Farah is quick to add that middle-class parents aren't perfect either. Eagerly watching children for every small advance in development, and showering children with praise, isn't necessarily helpful either.
"But I am also willing to make a value judgment: Smacking young children, saying a lot of negative things to them, not talking to them very much, is bad." She hits the table. "Let's just say it."
A study in progress
Across the Penn campus in the radiology department, Farah sits in a low chair while Brian Avants, assistant professor of radiology, explains their recent study, using a slide on a computer screen. Farah presented the study at the Society for Neuroscience meeting in November.
Researchers followed 53 children who came from low socioeconomic status from birth through adolescence. This is a relatively small number of participants, but it is typical for brain imaging studies.
Participants were evaluated on two scales: Environmental stimulation -- such as "child has toys that teach color" at age 4, and "child has access to at least 10 appropriate books" at age 8 -- and parental nurturing, such as "parent holds child close 10-15 minutes per day" at age 4, and "parents set limits for child and generally enforce them" at age 8.
Researchers looked at whether cortical thickness in young adulthood could be predicted by the earlier environmental stimulation and parental nurturing measurements. Greater cortical thickness in childhood is associated with poor outcomes such as autism, Avants explained. Later in adolescence, relatively reduced cortical thickness is linked to higher IQ and other mental processes.

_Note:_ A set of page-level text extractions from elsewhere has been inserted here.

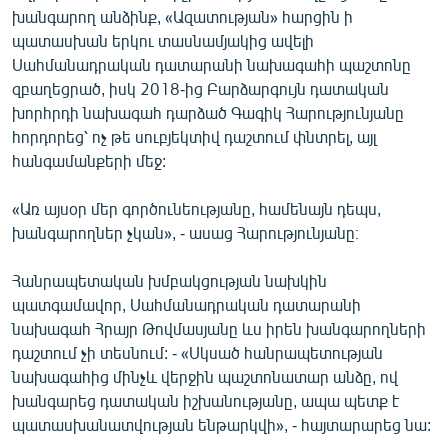
խանգարող անձինք, «Ազատության» հարցին ի
պատասխան երկու տասնամյակից ավելի
Սահմանադրական դատարանի նախագահի պաշտոնը
զբաղեցրած, իսկ 2018-ից Բարձարգույն դատական
խորհրդի նախագահ դարձած Գագիկ Հարությունյանը
հորդորեց՝ ոչ թե սուբյեկտիվ դաշտում փնտրել, այլ
հանգամանքերի մեջ:
«Առ այսօր մեր գործունեությանը, համենայն դեպս,
խանգարողներ չկան», - ասաց Հարությունյանը։
Հանրապետական խմբակցության նախկին
պատգամավոր, Սահմանադրական դատարանի
նախագահ Հրայր Թովմասյանը ևս իրեն խանգարողների
դաշտում չի տեսնում: - «Սկսած հանրապետության
նախագահից մինչև վերջին պաշտոնատար անձը, ով
խանգարեց դատական իշխանությանը, ապա պետք է
պատասխանատվության ենթարկվի», - հայտարարեց նա:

From this study, Farah and colleagues suggested that environmental stimulation at age 4 predicts cortical thickness in the late teenage years, but parental nurturing did not appear to be linked.
The study hasn't been published yet. Their next step: Understanding how brain differences emerge, starting with infants.
With the first weeks and months of life, Farah and colleagues believe they will find differences in the brains of infants of low socioeconomic groups. Led by Hallam Hurt of the Children's Hospital of Philadelphia, the group has been scanning the brains of infants as young as 1 month old.
If they do find brain differences in babies associated with socioeconomic status, this could be attributable to a number of factors, including stress, nutritional factors, health care, environmental toxins and second-hand smoke.
A better future, a better brain
As enthusiastic as Farah and colleagues are about the work they are doing, obtaining funding is always a challenge -- hence, the grant proposal she was working on last week. When she first started this work around 2000, she was met with skepticism about looking at poverty's effects on the brain, she said, as if her research would equate poverty with brain disease or worse.
In a tongue-in-cheek way, Avants said he and Farah have discussed defining a "disease" with all the symptoms of poverty and its effects on development. "Then it might be very easy to get funding," he said.
There are far fewer children with autism than there are poor children in the United States, for example, but autism as a condition gets more attention from the science community than the neurological implications of poverty, he said.
"One of the most important things Martha is doing is pushing this, maintaining awareness on the long-term effects of poverty on outcomes," he said.
In the meantime, the research is still developing. There some puzzling results that don't yet make sense, Farah said, and it's hard to say at this point precisely what aspects of social class cause brain differences.
There is no large consortium of scientists working on problems of the brain and social class, either. On a broader scale, there are relatively few studies done about the brain and cognition using participants from low socioeconomic backgrounds.
"Most cognitive neuroscience is done with college sophomores in universities that are wealthy enough to have an imaging center," Farah said. "We are looking at a tiny slice of humanity."